WORK INSTRUCTIONS → Drop the pictures, then extract the listing word for word.

+++ SUPPLIED INFORMATION +++

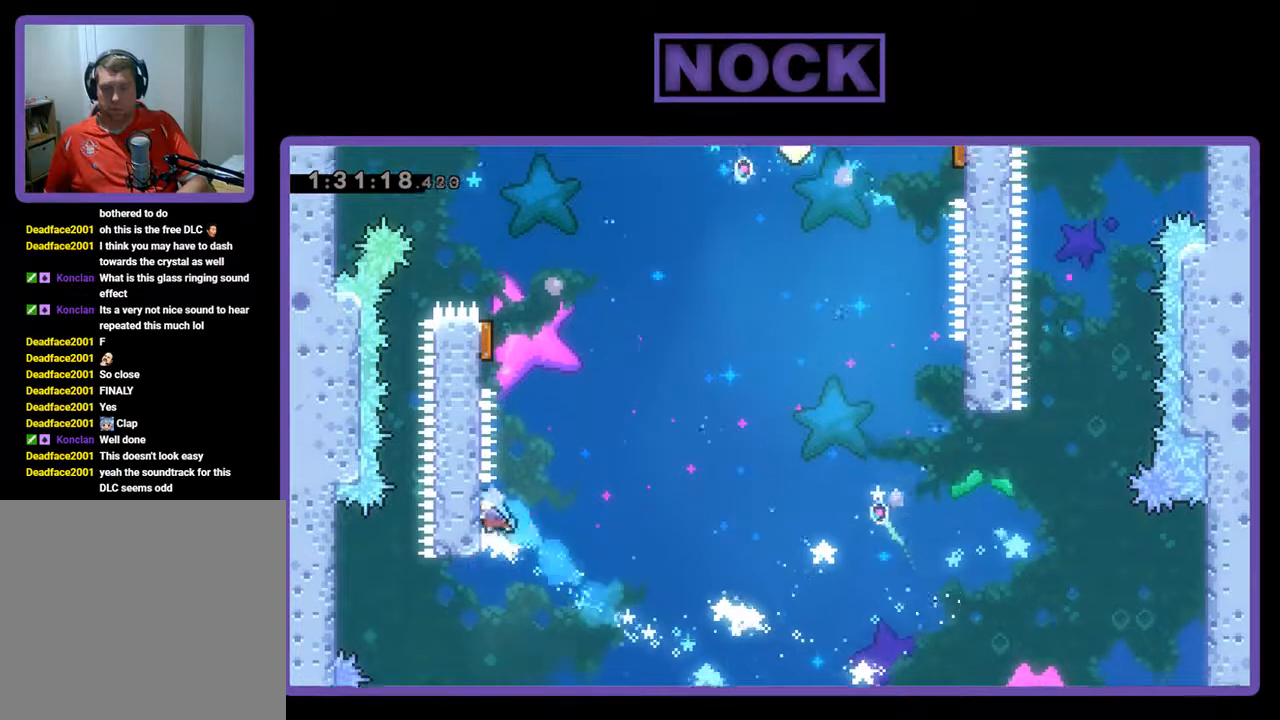
{"buttons": ["CROSS", "R2", "DPAD_RIGHT"], "left_stick": "center", "events": [[33, "DPAD_LEFT", "up"], [200, "DPAD_RIGHT", "down"], [367, "CROSS", "down"]]}
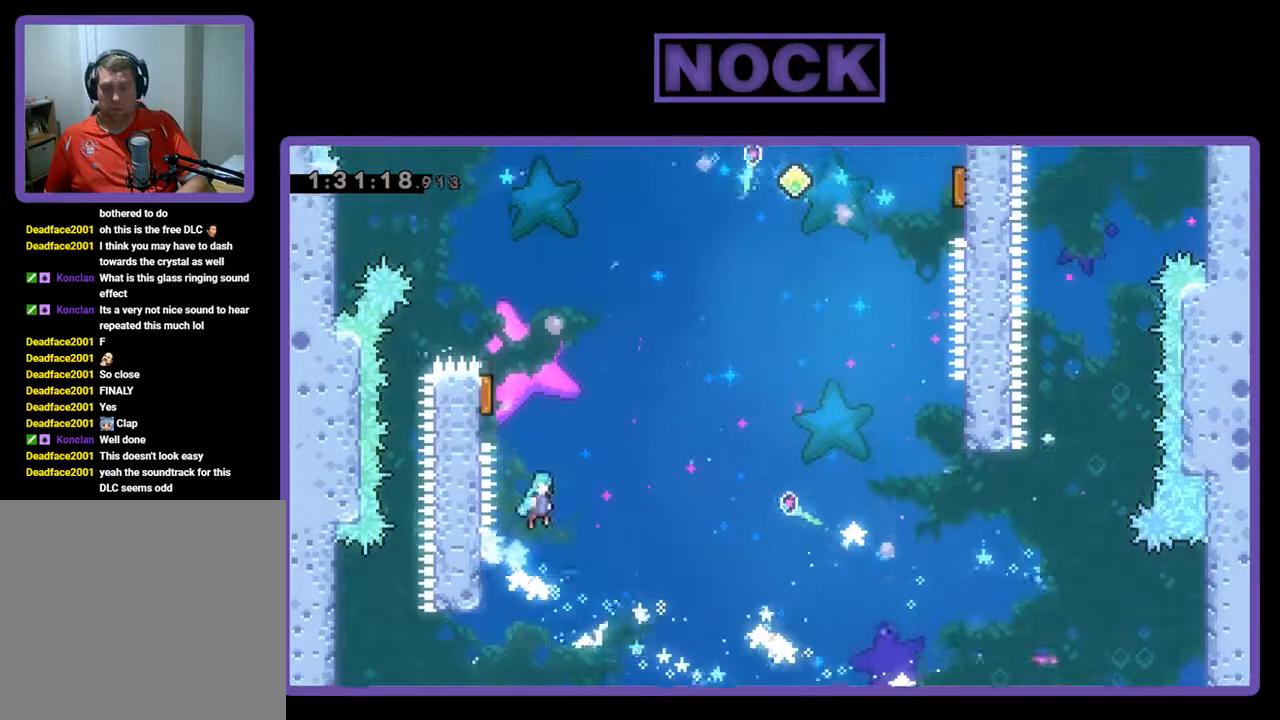
{"buttons": ["R2", "DPAD_UP", "DPAD_LEFT"], "left_stick": "center", "events": [[33, "DPAD_UP", "down"], [100, "DPAD_LEFT", "down"], [100, "DPAD_RIGHT", "up"], [133, "CROSS", "up"]]}
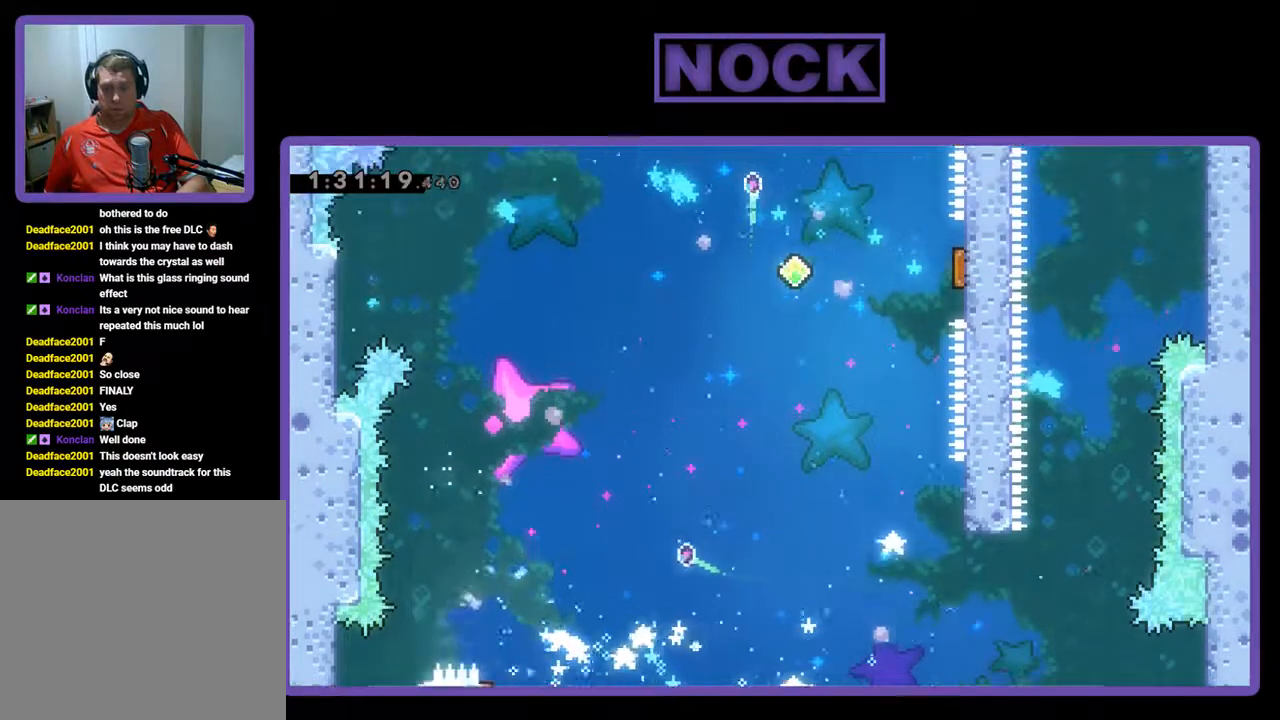
{"buttons": ["R2", "DPAD_RIGHT"], "left_stick": "center", "events": [[100, "DPAD_LEFT", "up"], [133, "DPAD_RIGHT", "down"], [200, "DPAD_UP", "up"], [233, "DPAD_UP", "down"], [467, "DPAD_UP", "up"]]}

+++

EXERCISE RESPONSE →
{"buttons": ["CROSS", "R2", "DPAD_RIGHT"], "left_stick": "center", "events": [[33, "DPAD_LEFT", "up"], [200, "DPAD_RIGHT", "down"], [367, "CROSS", "down"]]}
{"buttons": ["R2", "DPAD_UP", "DPAD_LEFT"], "left_stick": "center", "events": [[33, "DPAD_UP", "down"], [100, "DPAD_LEFT", "down"], [100, "DPAD_RIGHT", "up"], [133, "CROSS", "up"]]}
{"buttons": ["R2", "DPAD_RIGHT"], "left_stick": "center", "events": [[100, "DPAD_LEFT", "up"], [133, "DPAD_RIGHT", "down"], [200, "DPAD_UP", "up"], [233, "DPAD_UP", "down"], [467, "DPAD_UP", "up"]]}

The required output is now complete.